Department of Medicine, Section of Endocrinology, Diabetes and Metabolism, Kovler Diabetes Center, University of Chicago, Chicago, Illinois, USA.
Diabetes. 2011 Nov;60(11):2892-902. doi: 10.2337/db11-0341. Epub 2011 Sep 22.
Insulin receptor substrate-2 (IRS-2) plays an essential role in pancreatic islet β-cells by promoting growth and survival. IRS-2 turnover is rapid in primary β-cells, but its expression is highly regulated at the transcriptional level, especially by glucose. The aim was to investigate the molecular mechanism on how glucose regulates IRS-2 gene expression in β-cells.
Rat islets were exposed to inhibitors or subjected to adenoviral vector-mediated gene manipulations and then to glucose-induced IRS-2 expression analyzed by real-time PCR and immunoblotting. Transcription factor nuclear factor of activated T cells (NFAT) interaction with IRS-2 promoter was analyzed by chromatin immunoprecipitation assay and glucose-induced NFAT translocation by immunohistochemistry.

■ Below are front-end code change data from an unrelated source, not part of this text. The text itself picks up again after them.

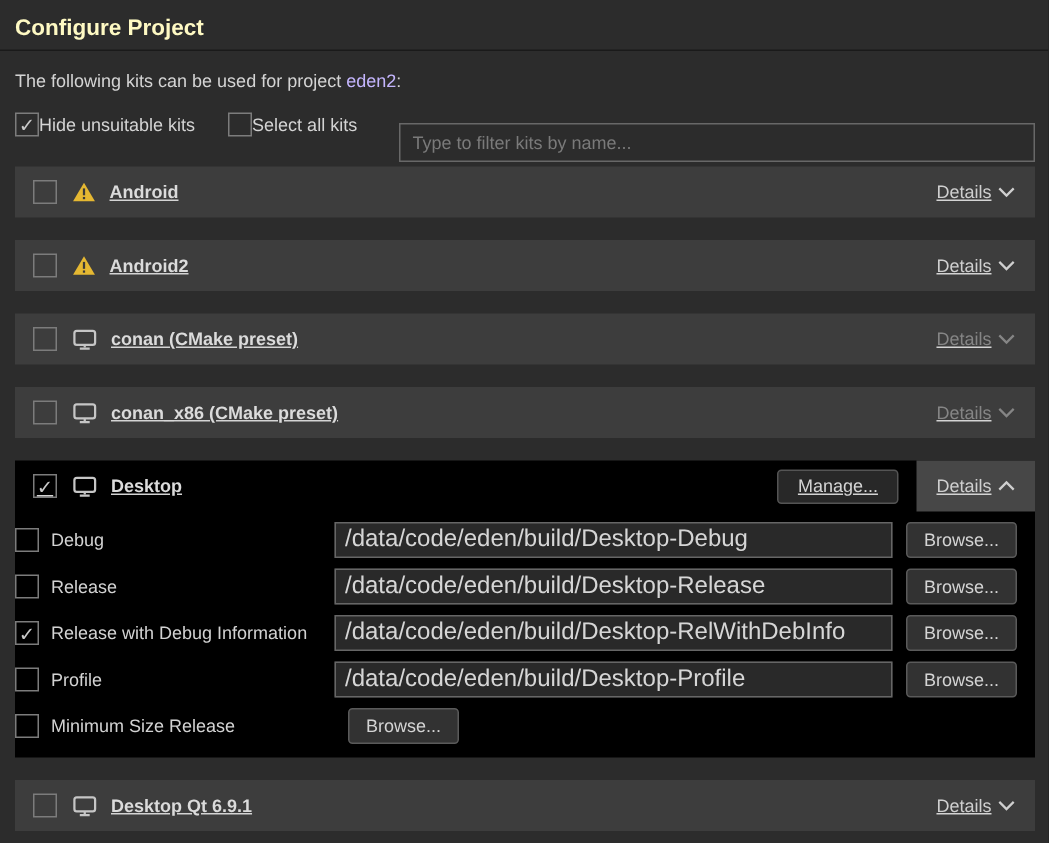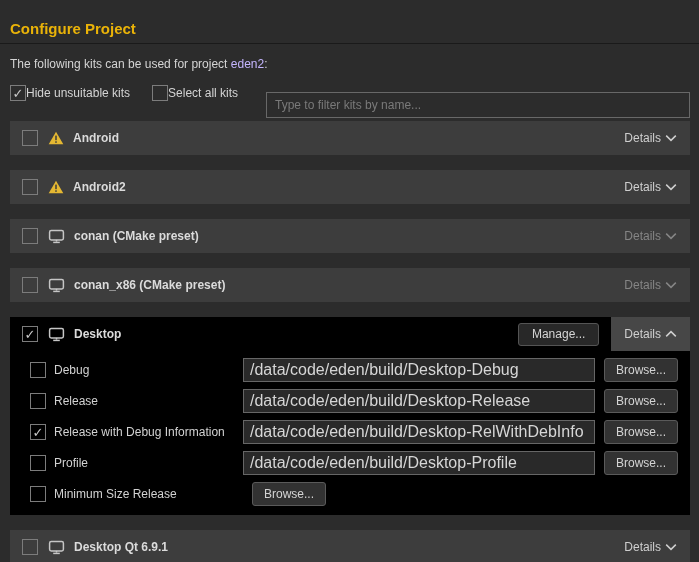--- a/index.html
+++ b/index.html
@@ -9,7 +9,7 @@
     font-family:"Liberation Sans","DejaVu Sans",sans-serif; font-size:12px;
     color:#d4d4d4; overflow:hidden;
   }
-  .title { padding:10px 10px 6px 10px; font-size:15px; font-weight:bold; color:#eab308;margin-top:10px; }
+  .title { padding:10px 10px 6px 10px; font-size:15px; font-weight:bold; color:#fef9c3; }
   .divider { height:1px; background:#1a1a1a; }
   .subtitle { margin:13px 10px 0 10px; color:#d4d4d4; }
   .subtitle b { font-weight:normal; color:#c4b5fd; }

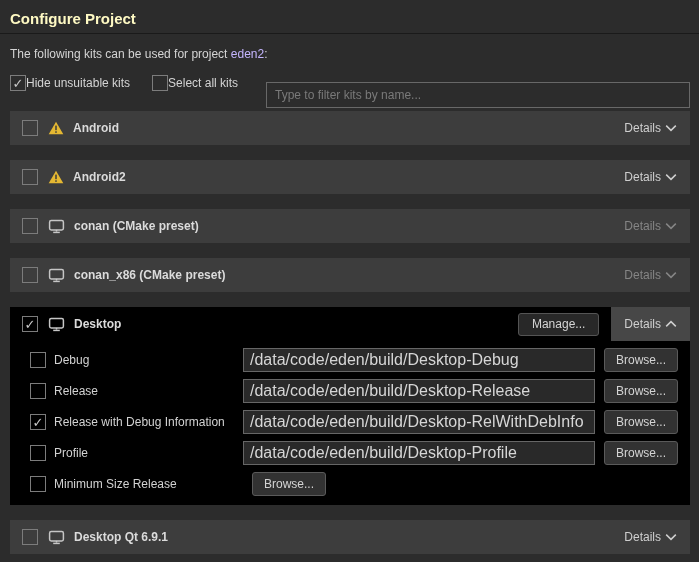--- a/index.html
+++ b/index.html
@@ -33,7 +33,7 @@
 
   .kit-row {
     margin:15px 9px 0 10px; height:34px; background:#3d3d3d;
-    display:flex; align-items:center; padding-left:12px;
+    display:flex; align-items:center; padding-left:12px;text-decoration:underline;
   }
   .kit-row .checkbox { margin-right:10px; }
   .kit-icon { margin-right:9px; display:flex; align-items:center; }

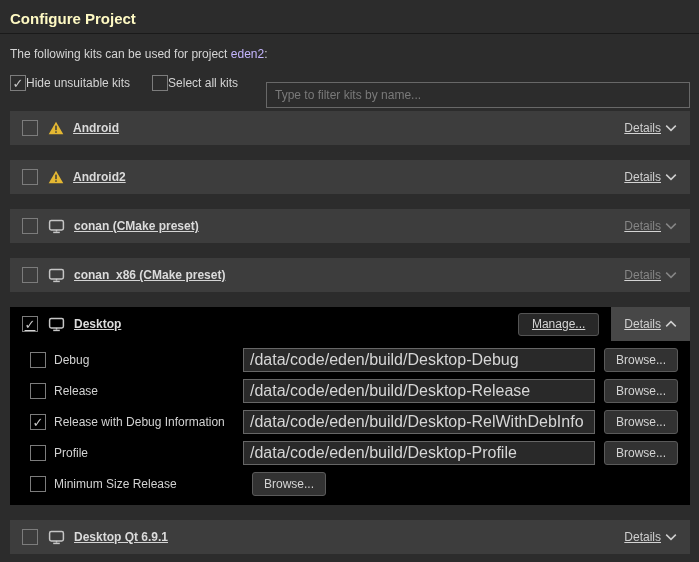--- a/index.html
+++ b/index.html
@@ -55,7 +55,7 @@
     background:#282828; border:1px solid #545454; border-radius:3px;
     color:#d4d4d4; font:inherit; cursor:default;
   }
-  .config-row { display:flex; align-items:center; height:24px; margin:7px 12px 0 20px; }
+  .config-row { display:flex; align-items:center; height:24px; margin:7px 12px 0 0; }
   .config-row .checkbox { margin-right:8px; }
   .config-label { flex:0 0 189px; color:#d2d2d2; }
   .config-input {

Glucose-induced IRS-2 expression occurred in pancreatic islet β-cells in vivo but not in liver. Modulating rat islet β-cell Ca(2+) influx with nifedipine or depolarization demonstrated that glucose-induced IRS-2 gene expression was dependent on a rise in intracellular calcium concentration derived from extracellular sources. Calcineurin inhibitors (FK506, cyclosporin A, and a peptide calcineurin inhibitor [CAIN]) abolished glucose-induced IRS-2 mRNA and protein levels, whereas expression of a constitutively active calcineurin increased them. Specific inhibition of NFAT with the peptide inhibitor VIVIT prevented a glucose-induced IRS-2 transcription. NFATc1 translocation to the nucleus in response to glucose and association of NFATc1 to conserved NFAT binding sites in the IRS-2 promoter were demonstrated.
The mechanism behind glucose-induced transcriptional control of IRS-2 gene expression specific to the islet β-cell is mediated by the Ca(2+)/calcineurin/NFAT pathway. This insight into the IRS-2 regulation could provide novel therapeutic means in type 2 diabetes to maintain an adequate functional mass.
胰岛素受体底物-2(IRS-2)在胰腺胰岛β细胞中发挥着重要作用,促进其生长和存活。在原代β细胞中,IRS-2 的周转率很快,但它的表达在转录水平上受到高度调控,特别是受到葡萄糖的调控。本研究旨在探讨葡萄糖调节β细胞中 IRS-2 基因表达的分子机制。
用抑制剂处理大鼠胰岛或用腺病毒载体介导的基因操作处理大鼠胰岛,然后通过实时 PCR 和免疫印迹分析葡萄糖诱导的 IRS-2 表达。用染色质免疫沉淀检测法分析核因子活化 T 细胞(NFAT)与 IRS-2 启动子的相互作用,用免疫组化检测葡萄糖诱导的 NFAT 易位。
体内葡萄糖诱导的 IRS-2 表达发生在胰腺胰岛β细胞中,但不在肝脏中。用硝苯地平或去极化调节大鼠胰岛β细胞 Ca(2+)内流表明,葡萄糖诱导的 IRS-2 基因表达依赖于来源于细胞外的细胞内 Ca(2+)浓度升高。钙调神经磷酸酶抑制剂(FK506、环孢菌素 A 和钙调神经磷酸酶肽抑制剂[CAIN])可使葡萄糖诱导的 IRS-2 mRNA 和蛋白水平降低,而组成型激活的钙调神经磷酸酶则使其升高。用肽抑制剂 VIVIT 特异性抑制 NFAT 可阻止葡萄糖诱导的 IRS-2 转录。证明了 NFATc1 在葡萄糖刺激下向核内易位以及 NFATc1 与 IRS-2 启动子中保守的 NFAT 结合位点结合。
胰岛β细胞中葡萄糖诱导的 IRS-2 基因表达的转录控制机制是由 Ca(2+)/钙调神经磷酸酶/NFAT 途径介导的。对 IRS-2 调控的这一深入了解可能为 2 型糖尿病提供新的治疗手段,以维持足够的功能质量。